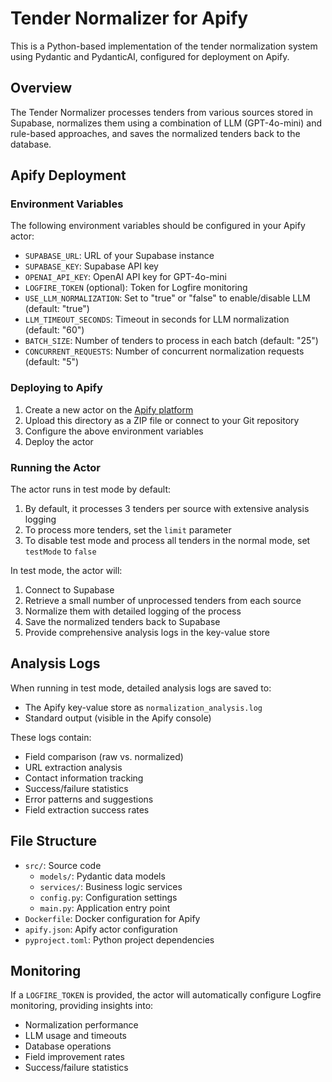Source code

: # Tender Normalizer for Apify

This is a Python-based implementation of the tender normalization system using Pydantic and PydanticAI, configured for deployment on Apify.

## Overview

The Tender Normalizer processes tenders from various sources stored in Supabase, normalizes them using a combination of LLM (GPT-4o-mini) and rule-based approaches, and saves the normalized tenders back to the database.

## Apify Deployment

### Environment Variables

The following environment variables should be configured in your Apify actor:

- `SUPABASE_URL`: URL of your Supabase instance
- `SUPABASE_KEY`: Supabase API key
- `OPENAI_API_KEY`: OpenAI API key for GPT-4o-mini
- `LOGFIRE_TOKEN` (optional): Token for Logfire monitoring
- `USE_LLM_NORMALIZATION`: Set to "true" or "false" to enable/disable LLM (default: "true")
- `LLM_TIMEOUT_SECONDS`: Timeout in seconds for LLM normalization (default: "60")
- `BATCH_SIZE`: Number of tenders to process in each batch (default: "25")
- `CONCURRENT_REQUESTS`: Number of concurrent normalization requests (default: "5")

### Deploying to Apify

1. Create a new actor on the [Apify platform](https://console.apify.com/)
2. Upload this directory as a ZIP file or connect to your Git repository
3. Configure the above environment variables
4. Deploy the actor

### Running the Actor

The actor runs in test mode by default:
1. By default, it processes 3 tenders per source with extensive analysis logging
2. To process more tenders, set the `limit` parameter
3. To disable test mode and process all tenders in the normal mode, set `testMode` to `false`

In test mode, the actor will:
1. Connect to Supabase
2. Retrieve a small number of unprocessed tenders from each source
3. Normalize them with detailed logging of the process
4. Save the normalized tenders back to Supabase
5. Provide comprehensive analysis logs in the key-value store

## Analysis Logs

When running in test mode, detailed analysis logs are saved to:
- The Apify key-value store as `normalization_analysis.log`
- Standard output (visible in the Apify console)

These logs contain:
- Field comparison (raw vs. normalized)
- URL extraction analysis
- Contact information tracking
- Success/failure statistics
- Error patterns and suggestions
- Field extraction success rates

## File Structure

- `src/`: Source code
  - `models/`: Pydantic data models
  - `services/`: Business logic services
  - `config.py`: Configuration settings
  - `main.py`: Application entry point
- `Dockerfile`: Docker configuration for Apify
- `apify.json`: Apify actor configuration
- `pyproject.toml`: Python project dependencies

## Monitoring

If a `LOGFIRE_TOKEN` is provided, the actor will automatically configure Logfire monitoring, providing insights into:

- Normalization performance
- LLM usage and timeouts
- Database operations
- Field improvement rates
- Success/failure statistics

» The task
Give the lines of the items above as a numbered list, leaving out blank lines and pictures.

» Reply
1. Source code
2. : # Tender Normalizer for Apify
3. This is a Python-based implementation of the tender normalization system using Pydantic and PydanticAI, configured for deployment on Apify.
4. ## Overview
5. The Tender Normalizer processes tenders from various sources stored in Supabase, normalizes them using a combination of LLM (GPT-4o-mini) and rule-based approaches, and saves the normalized tenders back to the database.
6. ## Apify Deployment
7. ### Environment Variables
8. The following environment variables should be configured in your Apify actor:
9. - `SUPABASE_URL`: URL of your Supabase instance
10. - `SUPABASE_KEY`: Supabase API key
11. - `OPENAI_API_KEY`: OpenAI API key for GPT-4o-mini
12. - `LOGFIRE_TOKEN` (optional): Token for Logfire monitoring
13. - `USE_LLM_NORMALIZATION`: Set to "true" or "false" to enable/disable LLM (default: "true")
14. - `LLM_TIMEOUT_SECONDS`: Timeout in seconds for LLM normalization (default: "60")
15. - `BATCH_SIZE`: Number of tenders to process in each batch (default: "25")
16. - `CONCURRENT_REQUESTS`: Number of concurrent normalization requests (default: "5")
17. ### Deploying to Apify
18. 1. Create a new actor on the [Apify platform](https://console.apify.com/)
19. 2. Upload this directory as a ZIP file or connect to your Git repository
20. 3. Configure the above environment variables
21. 4. Deploy the actor
22. ### Running the Actor
23. The actor runs in test mode by default:
24. 1. By default, it processes 3 tenders per source with extensive analysis logging
25. 2. To process more tenders, set the `limit` parameter
26. 3. To disable test mode and process all tenders in the normal mode, set `testMode` to `false`
27. In test mode, the actor will:
28. 1. Connect to Supabase
29. 2. Retrieve a small number of unprocessed tenders from each source
30. 3. Normalize them with detailed logging of the process
31. 4. Save the normalized tenders back to Supabase
32. 5. Provide comprehensive analysis logs in the key-value store
33. ## Analysis Logs
34. When running in test mode, detailed analysis logs are saved to:
35. - The Apify key-value store as `normalization_analysis.log`
36. - Standard output (visible in the Apify console)
37. These logs contain:
38. - Field comparison (raw vs. normalized)
39. - URL extraction analysis
40. - Contact information tracking
41. - Success/failure statistics
42. - Error patterns and suggestions
43. - Field extraction success rates
44. ## File Structure
45. - `src/`: Source code
46.   - `models/`: Pydantic data models
47.   - `services/`: Business logic services
48.   - `config.py`: Configuration settings
49.   - `main.py`: Application entry point
50. - `Dockerfile`: Docker configuration for Apify
51. - `apify.json`: Apify actor configuration
52. - `pyproject.toml`: Python project dependencies
53. ## Monitoring
54. If a `LOGFIRE_TOKEN` is provided, the actor will automatically configure Logfire monitoring, providing insights into:
55. - Normalization performance
56. - LLM usage and timeouts
57. - Database operations
58. - Field improvement rates
59. - Success/failure statistics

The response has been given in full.